→ Assigned task
Please reproduce exactly the lines that begin the listing below, up to and including the line where "## Error Handling" occurs.

→ Input material
•••••
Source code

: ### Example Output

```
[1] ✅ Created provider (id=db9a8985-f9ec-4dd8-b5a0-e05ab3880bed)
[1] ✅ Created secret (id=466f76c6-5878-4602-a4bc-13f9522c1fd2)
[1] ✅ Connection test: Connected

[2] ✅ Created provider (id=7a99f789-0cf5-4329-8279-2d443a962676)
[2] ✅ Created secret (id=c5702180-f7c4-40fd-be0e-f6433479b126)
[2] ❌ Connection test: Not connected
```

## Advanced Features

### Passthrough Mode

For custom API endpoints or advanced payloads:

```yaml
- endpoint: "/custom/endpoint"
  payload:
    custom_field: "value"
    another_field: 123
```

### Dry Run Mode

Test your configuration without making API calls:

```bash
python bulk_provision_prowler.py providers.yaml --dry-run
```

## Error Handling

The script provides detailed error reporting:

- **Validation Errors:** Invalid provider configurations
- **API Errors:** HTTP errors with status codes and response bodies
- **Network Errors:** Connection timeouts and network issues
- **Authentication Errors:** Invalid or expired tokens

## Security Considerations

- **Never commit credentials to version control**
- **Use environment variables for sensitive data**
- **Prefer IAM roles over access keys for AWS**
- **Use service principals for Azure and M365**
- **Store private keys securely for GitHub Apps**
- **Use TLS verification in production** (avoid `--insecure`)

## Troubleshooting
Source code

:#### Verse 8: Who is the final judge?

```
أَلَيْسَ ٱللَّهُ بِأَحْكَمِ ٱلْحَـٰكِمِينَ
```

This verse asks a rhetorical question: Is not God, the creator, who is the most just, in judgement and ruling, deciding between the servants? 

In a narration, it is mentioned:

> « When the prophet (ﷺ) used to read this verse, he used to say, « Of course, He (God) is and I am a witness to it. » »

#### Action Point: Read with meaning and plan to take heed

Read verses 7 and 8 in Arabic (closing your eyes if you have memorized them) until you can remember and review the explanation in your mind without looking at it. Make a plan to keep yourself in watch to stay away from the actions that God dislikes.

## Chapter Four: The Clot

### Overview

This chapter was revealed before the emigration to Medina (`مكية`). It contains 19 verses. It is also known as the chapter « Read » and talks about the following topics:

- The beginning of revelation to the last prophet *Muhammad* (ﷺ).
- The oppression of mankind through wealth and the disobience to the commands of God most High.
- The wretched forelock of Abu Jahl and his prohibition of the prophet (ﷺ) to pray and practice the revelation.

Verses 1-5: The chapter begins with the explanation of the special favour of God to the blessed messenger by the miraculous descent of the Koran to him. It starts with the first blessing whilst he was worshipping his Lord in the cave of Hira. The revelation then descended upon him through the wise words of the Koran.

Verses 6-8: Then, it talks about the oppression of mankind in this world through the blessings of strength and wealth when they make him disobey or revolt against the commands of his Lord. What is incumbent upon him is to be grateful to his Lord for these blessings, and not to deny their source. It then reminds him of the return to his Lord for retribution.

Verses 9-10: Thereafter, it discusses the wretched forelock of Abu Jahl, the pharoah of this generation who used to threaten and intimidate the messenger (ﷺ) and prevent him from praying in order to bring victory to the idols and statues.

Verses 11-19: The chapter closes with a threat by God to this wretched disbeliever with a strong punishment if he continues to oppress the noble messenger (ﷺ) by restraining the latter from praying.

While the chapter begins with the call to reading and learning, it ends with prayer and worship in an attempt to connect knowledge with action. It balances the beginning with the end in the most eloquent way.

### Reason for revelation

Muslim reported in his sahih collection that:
•••••
→ Solution for this exercise
Source code

: ### Example Output

```
[1] ✅ Created provider (id=db9a8985-f9ec-4dd8-b5a0-e05ab3880bed)
[1] ✅ Created secret (id=466f76c6-5878-4602-a4bc-13f9522c1fd2)
[1] ✅ Connection test: Connected

[2] ✅ Created provider (id=7a99f789-0cf5-4329-8279-2d443a962676)
[2] ✅ Created secret (id=c5702180-f7c4-40fd-be0e-f6433479b126)
[2] ❌ Connection test: Not connected
```

## Advanced Features

### Passthrough Mode

For custom API endpoints or advanced payloads:

```yaml
- endpoint: "/custom/endpoint"
  payload:
    custom_field: "value"
    another_field: 123
```

### Dry Run Mode

Test your configuration without making API calls:

```bash
python bulk_provision_prowler.py providers.yaml --dry-run
```

## Error Handling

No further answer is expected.